Within that context, the emergence of Lufthansa and easyJet as the preferred bidders is no shock. In both cases, the driving factor is arguably Ryanair, which is now making a strong push into primary German airports (and which has lower market penetration in Lufthansa Group hubs than it does in other markets).
For Lufthansa, it’s about keeping Ryanair from gaining a substantial toehold in Germany’s third (the Rhine-Ruhr metropolis encompassing Cologne, Dusseldorf, Dortmund, and Bonn) and fourth (Berlin) most important air travel markets, and bolstering its own attempt to build an LCC within an airline (Eurowings).
Eurowings has not been a financially successful experiment to date, but Lufthansa seems committed to making the bet. With that in mind, Air Berlin makes a lot of sense as an acquisition.
For EasyJet, it’s also about gaining that toehold in Germany against Ryanair in important markets.

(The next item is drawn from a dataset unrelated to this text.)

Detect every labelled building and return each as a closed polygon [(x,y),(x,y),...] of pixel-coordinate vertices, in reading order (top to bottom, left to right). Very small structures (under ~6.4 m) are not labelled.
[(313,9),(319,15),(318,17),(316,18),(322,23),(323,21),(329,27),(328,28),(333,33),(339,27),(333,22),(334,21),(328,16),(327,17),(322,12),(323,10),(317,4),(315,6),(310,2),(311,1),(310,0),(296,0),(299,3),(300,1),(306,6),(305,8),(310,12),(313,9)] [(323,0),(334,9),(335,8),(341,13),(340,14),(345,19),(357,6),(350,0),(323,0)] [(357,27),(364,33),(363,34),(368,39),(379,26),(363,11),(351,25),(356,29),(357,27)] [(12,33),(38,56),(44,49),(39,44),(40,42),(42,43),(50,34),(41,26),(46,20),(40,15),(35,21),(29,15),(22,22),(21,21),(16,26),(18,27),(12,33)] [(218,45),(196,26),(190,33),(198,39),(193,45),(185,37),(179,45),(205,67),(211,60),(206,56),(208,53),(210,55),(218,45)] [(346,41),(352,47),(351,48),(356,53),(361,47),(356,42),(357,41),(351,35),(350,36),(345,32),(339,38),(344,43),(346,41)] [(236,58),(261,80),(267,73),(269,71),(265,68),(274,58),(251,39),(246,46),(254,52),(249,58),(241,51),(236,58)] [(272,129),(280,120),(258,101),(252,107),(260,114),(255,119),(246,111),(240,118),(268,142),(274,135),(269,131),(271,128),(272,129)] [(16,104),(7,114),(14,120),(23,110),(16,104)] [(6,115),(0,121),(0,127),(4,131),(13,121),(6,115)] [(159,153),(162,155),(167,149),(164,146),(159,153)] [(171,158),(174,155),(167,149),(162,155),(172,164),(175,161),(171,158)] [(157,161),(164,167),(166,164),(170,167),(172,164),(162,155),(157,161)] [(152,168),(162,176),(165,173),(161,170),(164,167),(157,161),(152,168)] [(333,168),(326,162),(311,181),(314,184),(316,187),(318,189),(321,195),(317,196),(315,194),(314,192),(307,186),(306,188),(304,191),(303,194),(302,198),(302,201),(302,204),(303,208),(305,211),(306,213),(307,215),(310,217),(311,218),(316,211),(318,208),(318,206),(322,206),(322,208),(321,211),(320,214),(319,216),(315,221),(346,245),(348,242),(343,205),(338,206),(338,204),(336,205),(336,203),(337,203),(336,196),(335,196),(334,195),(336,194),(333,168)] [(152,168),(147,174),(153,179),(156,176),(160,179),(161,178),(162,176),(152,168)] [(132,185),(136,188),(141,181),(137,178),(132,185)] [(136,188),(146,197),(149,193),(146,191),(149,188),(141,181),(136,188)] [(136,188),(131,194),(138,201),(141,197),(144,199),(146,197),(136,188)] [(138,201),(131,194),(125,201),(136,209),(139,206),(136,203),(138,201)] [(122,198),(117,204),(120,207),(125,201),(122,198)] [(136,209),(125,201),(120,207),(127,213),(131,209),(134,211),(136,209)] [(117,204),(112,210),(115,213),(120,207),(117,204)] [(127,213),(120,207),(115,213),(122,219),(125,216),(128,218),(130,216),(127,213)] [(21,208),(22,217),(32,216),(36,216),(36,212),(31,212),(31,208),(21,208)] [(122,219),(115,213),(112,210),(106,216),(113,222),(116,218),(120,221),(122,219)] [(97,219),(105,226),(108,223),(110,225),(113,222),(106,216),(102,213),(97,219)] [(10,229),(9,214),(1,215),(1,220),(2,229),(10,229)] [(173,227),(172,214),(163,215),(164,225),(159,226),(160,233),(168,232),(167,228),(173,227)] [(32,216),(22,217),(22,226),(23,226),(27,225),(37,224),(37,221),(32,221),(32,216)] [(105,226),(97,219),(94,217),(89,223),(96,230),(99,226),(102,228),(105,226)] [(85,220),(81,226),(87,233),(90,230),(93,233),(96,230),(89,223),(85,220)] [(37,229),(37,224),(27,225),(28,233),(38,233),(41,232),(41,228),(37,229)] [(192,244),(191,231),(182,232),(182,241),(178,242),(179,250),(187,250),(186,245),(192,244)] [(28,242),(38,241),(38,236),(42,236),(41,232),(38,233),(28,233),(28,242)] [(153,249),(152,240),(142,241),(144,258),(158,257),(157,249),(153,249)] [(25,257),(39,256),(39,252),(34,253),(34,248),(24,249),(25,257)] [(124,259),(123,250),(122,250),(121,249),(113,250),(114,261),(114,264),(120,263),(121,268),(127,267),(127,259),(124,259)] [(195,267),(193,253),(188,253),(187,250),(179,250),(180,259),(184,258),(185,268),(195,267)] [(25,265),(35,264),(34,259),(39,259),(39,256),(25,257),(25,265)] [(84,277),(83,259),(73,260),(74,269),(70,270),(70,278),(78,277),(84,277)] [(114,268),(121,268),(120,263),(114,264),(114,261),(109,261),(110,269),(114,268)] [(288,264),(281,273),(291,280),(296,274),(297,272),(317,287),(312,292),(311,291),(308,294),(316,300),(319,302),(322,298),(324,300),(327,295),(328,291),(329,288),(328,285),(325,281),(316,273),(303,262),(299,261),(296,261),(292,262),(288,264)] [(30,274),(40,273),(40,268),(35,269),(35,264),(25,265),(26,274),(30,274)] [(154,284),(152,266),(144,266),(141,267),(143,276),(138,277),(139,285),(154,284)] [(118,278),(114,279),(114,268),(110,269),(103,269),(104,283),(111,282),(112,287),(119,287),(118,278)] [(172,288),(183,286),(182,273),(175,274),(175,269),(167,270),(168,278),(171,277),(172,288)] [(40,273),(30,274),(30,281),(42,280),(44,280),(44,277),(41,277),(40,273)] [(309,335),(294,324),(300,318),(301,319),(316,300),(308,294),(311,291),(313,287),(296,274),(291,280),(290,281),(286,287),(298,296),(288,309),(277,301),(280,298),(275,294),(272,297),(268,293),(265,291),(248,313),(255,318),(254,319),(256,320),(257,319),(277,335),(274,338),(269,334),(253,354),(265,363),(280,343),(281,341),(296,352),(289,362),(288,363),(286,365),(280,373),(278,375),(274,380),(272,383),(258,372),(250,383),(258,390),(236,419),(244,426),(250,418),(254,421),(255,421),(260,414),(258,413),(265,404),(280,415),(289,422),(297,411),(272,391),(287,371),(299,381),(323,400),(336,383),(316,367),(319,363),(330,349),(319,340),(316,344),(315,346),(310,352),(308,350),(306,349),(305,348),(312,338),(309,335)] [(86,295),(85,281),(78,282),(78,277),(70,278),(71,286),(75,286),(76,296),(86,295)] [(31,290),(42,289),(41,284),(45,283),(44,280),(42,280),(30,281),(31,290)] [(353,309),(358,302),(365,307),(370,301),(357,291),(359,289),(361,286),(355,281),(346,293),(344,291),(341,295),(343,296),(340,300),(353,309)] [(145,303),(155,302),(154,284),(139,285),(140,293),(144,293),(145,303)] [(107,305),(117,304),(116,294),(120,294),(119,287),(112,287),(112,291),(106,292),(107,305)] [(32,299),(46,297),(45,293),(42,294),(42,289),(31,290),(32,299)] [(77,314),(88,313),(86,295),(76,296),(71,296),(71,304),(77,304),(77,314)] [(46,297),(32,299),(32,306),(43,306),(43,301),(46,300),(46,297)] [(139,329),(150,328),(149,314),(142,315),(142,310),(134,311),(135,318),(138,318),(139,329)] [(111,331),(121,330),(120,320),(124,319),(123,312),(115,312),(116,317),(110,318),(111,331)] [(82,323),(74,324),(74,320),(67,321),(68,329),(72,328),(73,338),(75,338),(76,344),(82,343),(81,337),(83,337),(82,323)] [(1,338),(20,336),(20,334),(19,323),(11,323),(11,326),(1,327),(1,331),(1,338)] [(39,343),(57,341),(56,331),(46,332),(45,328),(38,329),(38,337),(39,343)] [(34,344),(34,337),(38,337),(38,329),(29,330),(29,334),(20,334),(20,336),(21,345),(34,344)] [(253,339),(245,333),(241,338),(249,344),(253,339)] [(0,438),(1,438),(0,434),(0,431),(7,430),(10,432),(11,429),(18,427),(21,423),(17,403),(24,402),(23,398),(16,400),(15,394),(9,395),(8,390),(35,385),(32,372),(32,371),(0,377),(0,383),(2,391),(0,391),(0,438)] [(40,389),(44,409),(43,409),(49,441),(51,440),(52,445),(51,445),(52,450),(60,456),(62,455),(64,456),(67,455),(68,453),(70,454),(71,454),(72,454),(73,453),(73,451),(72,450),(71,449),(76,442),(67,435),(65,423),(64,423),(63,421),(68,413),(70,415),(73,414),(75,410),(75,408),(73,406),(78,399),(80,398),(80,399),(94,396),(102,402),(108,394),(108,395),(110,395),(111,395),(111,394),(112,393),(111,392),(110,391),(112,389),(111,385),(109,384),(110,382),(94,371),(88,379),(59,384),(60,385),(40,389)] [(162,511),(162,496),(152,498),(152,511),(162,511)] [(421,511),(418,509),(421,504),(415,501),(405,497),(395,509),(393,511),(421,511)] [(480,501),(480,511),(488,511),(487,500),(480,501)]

Reports, however, indicate that it only wants Air Berlin’s Berlin hub and some 30 Airbus A320 jets, leaving Dusseldorf and the other pieces of Air Berlin’s network to other buyers (or a swift yet painful death).
Thus, for Air Berlin’s employees, the Lufthansa acquisition would be strongly preferred because it would preserve more of the company’s operating structure (it would be a merger, as opposed to the addition of a base to an existing airline).
Because of that, my view is that Lufthansa has a slight lead in the process here (they may also be willing to pay more for the combined operation and lock EasyJet out), but easyJet can still overcome that and take Berlin away.